Quote:Original post by mark-w
it seems when I first used StretchBlt() a month ago I must have been using it inefficiently (without the clipping values etc) so I was under the impression it was really slow. Now that I took the time to manually figure out where those clipping planes should be when I 'zoom in' on my bitmap, StretchBlt() works extremely fast.
StretchBlt can be fast and it can be slow. On nvidia cards, StretchBlt is hardware accelerated and is very fast. On ATi cards (at least the ones I've tried), it is not accelerated and is dog slow, managing only 5fps or so when stretching a simple bitmap from 640x480 to 1024x768.

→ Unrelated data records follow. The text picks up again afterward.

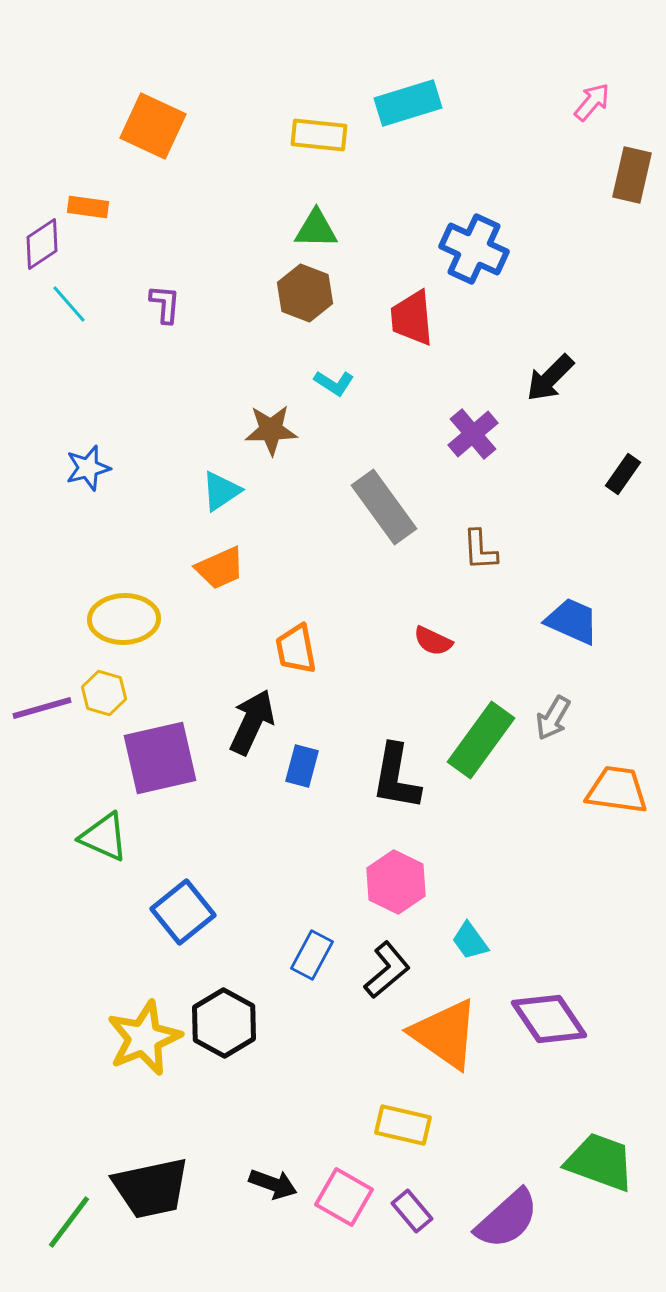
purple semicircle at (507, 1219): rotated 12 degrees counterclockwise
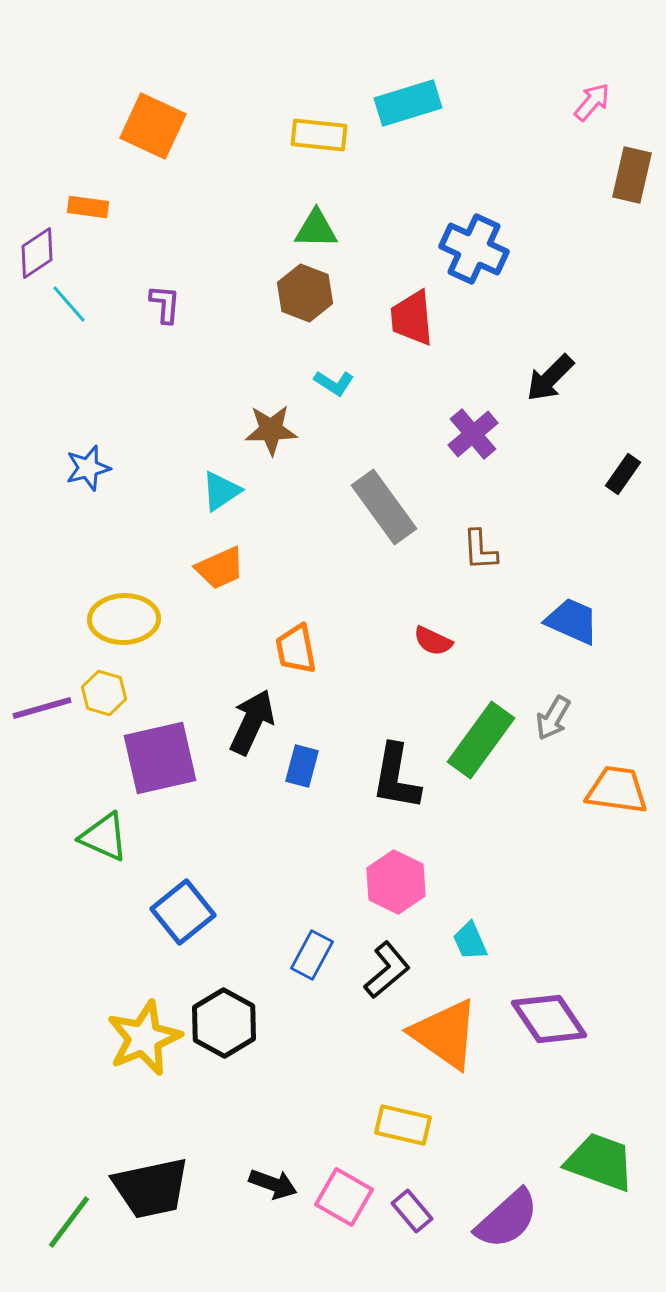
purple diamond at (42, 244): moved 5 px left, 9 px down
cyan trapezoid at (470, 941): rotated 12 degrees clockwise
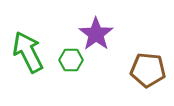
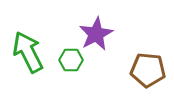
purple star: rotated 8 degrees clockwise
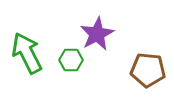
purple star: moved 1 px right
green arrow: moved 1 px left, 1 px down
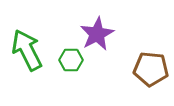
green arrow: moved 3 px up
brown pentagon: moved 3 px right, 1 px up
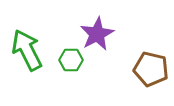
brown pentagon: rotated 8 degrees clockwise
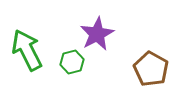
green hexagon: moved 1 px right, 2 px down; rotated 15 degrees counterclockwise
brown pentagon: rotated 16 degrees clockwise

Quote:Original post by JakeM
uhmmm, no, no, and no. If GDI functions were hardware accelerated, then that means the device context (hDC) is also hardware accelerated, which also would mean you could create a hardware accelerated offscreen memory hDC that could be used with OpenGL, etc... But this is completely bogus. Have you ever tried to copy memory from OpenGL to GDI or vice versa? Can't do it in hardware. Show me proof if you can.
Actually, GDI is often hardware accelerated. That is done only for operation that actually draw to device DC's of course (after all, it's Graphics Device Interface). Having hardware acceleration is not mutually exclusive with having unaccelerated offscreen memory DCs. (or printer DCs). I remember the 3dfx Voodoo Banshee being touted as the first graphics card having implemented the entire GDI in hardware.